Citing the police report, the paper also reported that Henderson told officers, "I am a hockey player. I'll get out of this." In the squad car, Henderson head-butted the cage and yelled, "I play for the Mavs, you can't (expletive) with me."

Bartholomay, who also plays forward, had 19 points in 29 games this season. Henderson had an assist in 11 games.

• Michigan freshman defenseman Chris Summers skated on a forward line during practice this week after finishing Saturday’s game up front in the wake of a shoulder injury to Brian Lebler. Lebler is expected to play this weekend, but Summers might still play forward after scoring the first goal of his career Saturday (albeit an empty-netter).

• Good anecdote from Michigan defenseman Matt Hunwick on ccha.com: “The best part of growing up in Michigan, especially in the metro Detroit area, is having the Red Wings and living close enough to Canada to get CBC and being able to watch 'Hockey Night in Canada' every Saturday night. I used to love watching HNIC, and I still do. Don Cherry in the Coach’s Corner was a highlight of my Saturday night when I was younger. After home games at Yost, I still put on CBC in the players’ lounge after Saturday night games.”

• We always try to acknowledge when the players hit the 100-point mark for their career. Sometimes, we miss one (sorry, Alex Nikiforuk).
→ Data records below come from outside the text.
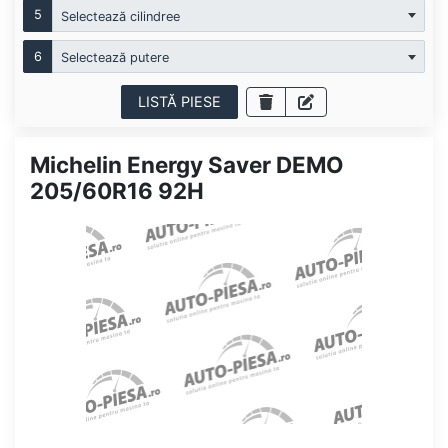
5
Selectează cilindree
6
Selectează putere
LISTĂ PIESE
Michelin Energy Saver DEMO
205/60R16 92H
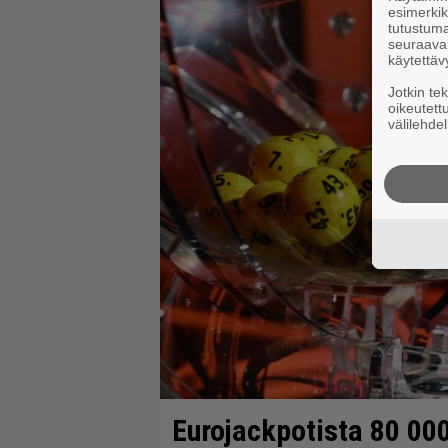
esimerkiks
tutustuma
seuraaval
käytettäv
Jotkin te
oikeutett
välilehdel
Eurojackpotista 80 00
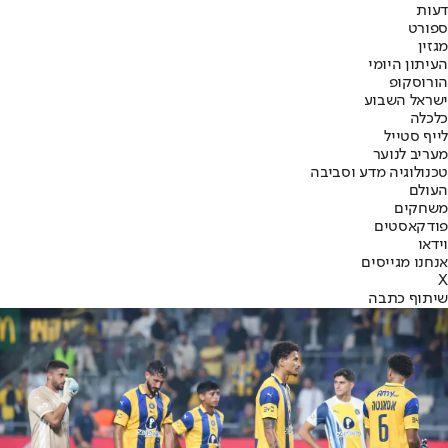
דעות
ספורט
מגזין
העיתון היומי
הורוסקופ
ישראל השבוע
כלכלה
לייף סטייל
מעריב לנוער
טכנולוגיה מדע וסביבה
העולם
משחקים
פודקאסטים
וידאו
אנחנו מגייסים
X
שיתוף כתבה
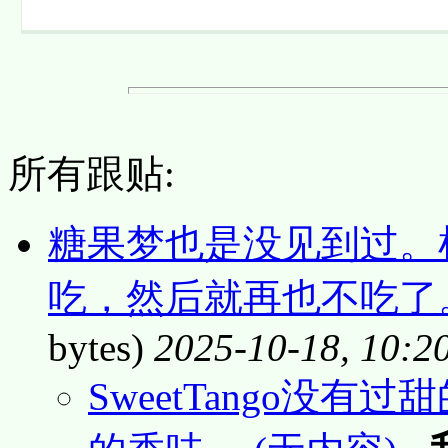
所有跟贴:
糖果梦也是没见到过。
吃，然后就再也不吃了。
bytes)
2025-10-18, 10:2
SweetTango没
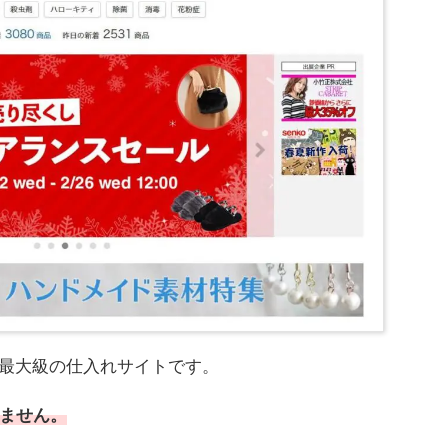
内最大級の仕入れサイトです。
ません。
But as impressive as it is to hit the century mark, it’s incredible in this era of hockey to hit 200, as Michigan’s T.J. Hensick did it with a four-point game at Western Michigan last week. With 66 goals and 137 assists for 203 points, Hensick became the 12th Wolverine to reach the mark, and the first since Bill Muckalt in 1998.

• The Wolverines have created a Web site to tout Hensick’s Hobey Baker Award candidacy: www.mgoblue.com/hensick4hobey.
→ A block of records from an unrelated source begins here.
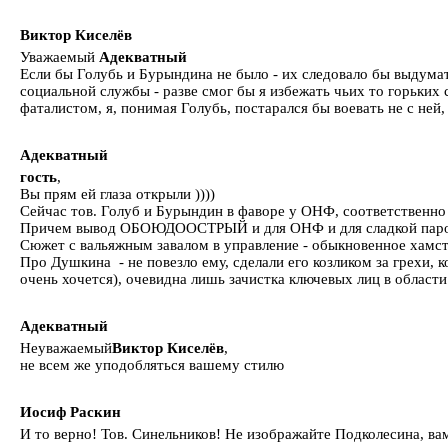
Виктор Киселёв
Уважаемый
Адекватный
Если бы Голубь и Бурындина не было - их следовало бы выдумат
социальной службы - разве смог бы я избежать чьих то горьких 
фаталистом, я, понимая Голубь, постарался бы воевать не с ней, а
Адекватный
гость
,
Вы прям ей глаза открыли ))))
Сейчас тов. Голуб и Бурындин в фаворе у ОНФ, соответственно 
Причем вывод ОБОЮДООСТРЫЙ и для ОНФ и для сладкой паро
Сюжет с вальяжным завалом в управление - обыкновенное хамст
Про Душкина - не повезло ему, сделали его козликом за грехи
очень хочется), очевидна лишь зачистка ключевых лиц в области и
Адекватный
Неуважаемый
Виктор Киселёв
,
не всем же уподобляться вашему стилю
Иосиф Раскин
И то верно! Тов. Синельников! Не изображайте Подколесина, вам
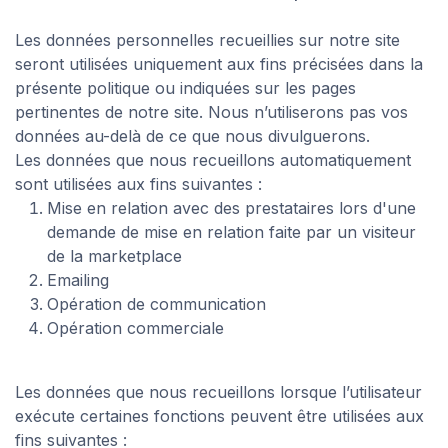
Les données personnelles recueillies sur notre site
seront utilisées uniquement aux fins précisées dans la
présente politique ou indiquées sur les pages
pertinentes de notre site. Nous n’utiliserons pas vos
données au-delà de ce que nous divulguerons.
Les données que nous recueillons automatiquement
sont utilisées aux fins suivantes :
Mise en relation avec des prestataires lors d'une
demande de mise en relation faite par un visiteur
de la marketplace
Emailing
Opération de communication
Opération commerciale
Les données que nous recueillons lorsque l’utilisateur
exécute certaines fonctions peuvent être utilisées aux
fins suivantes :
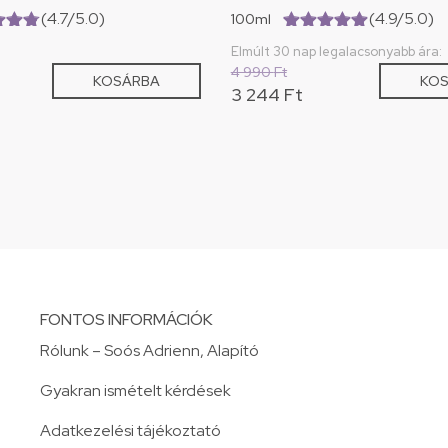
(4.7/5.0)
(4.9/5.0)
100ml
0)
(4.9/5.0)
Elmúlt 30 nap legalacsonyabb ára:
4 990
Ft
KOSÁRBA
KO
3 244
Ft
FONTOS INFORMÁCIÓK
Rólunk – Soós Adrienn, Alapító
Gyakran ismételt kérdések
Adatkezelési tájékoztató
• LSSU senior forward Jeff Rainville (9-8–17) will play against Miami this weekend after getting “banged up” and missing last Saturday’s game against Northern Michigan, Roque said.
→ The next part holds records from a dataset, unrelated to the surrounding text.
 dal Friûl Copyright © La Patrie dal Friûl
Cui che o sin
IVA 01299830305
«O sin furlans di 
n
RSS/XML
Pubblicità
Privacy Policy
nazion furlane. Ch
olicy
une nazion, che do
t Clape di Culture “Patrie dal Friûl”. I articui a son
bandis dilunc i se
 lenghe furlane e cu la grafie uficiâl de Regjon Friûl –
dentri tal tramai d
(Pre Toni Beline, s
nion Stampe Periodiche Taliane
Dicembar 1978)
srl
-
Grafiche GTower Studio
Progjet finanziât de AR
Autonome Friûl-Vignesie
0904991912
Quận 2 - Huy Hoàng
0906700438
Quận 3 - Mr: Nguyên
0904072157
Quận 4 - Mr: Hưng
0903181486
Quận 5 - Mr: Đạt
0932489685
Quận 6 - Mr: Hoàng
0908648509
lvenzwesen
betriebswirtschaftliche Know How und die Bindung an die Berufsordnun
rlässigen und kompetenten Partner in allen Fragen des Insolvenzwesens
• Alaska will have four sets of brothers on its roster next season. Wow.

Brandon and Dion Knelson will be sophomores, Aaron and Jeff Lee will be a senior and a sophomore, Jordie and Jamie Benn have signed letters of intent to be freshmen, and Dustin and Bryant Molle will be a sophomore and a freshman. (Dustin has transferred from Alaska Anchorage.) The Nanooks’ brotherly love worked during last weekend’s three-point effort against Miami, as Aaron Lee scored the winning goal Friday and Jeff Lee notched the tying tally Saturday.

• Notre Dame is ranked No. 1 for the first time in school history, which Jackson said two weekends ago might be the worst thing that could have happened to the team. But the undeniable good news for the Irish is that they're the first squad to lock up a first-round bye in the CCHA tournament.

• Now this is a great promotion. At Saturday’s Northern Michigan vs. Ohio State game in Columbus, there will be free haircuts for fans, courtesy of Great Clips.

• Fun with numbers: Ohio State is 8-0-3 when defenseman Sean Collins has a positive plus/minus number. ... Saturday’s Michigan vs. Michigan State game at Joe Louis Arena pits the team with the nation’s longest unbeaten streak (MSU, 6-0-1, tied with North Dakota) against the team with the nation’s longest winning streak (U-M, six). ... Last weekend, Kyle Greentree became the first Alaska skater to net 20 goals in a season since Jeff Trembecky in 1997. ... Just like football (except in reverse, and before the bowl games): Michigan and Ohio State rank first and second nationally in short-handed goals.

• Angela Ruggiero, a stalwart on the last three U.S. women’s Olympic teams, will be the analyst for Fox Sports Net’s coverage of Saturday’s Alaska at Western Michigan game. Your hockey-dumb co-workers might know her from the current season of Donald Trump’s “The Apprentice.”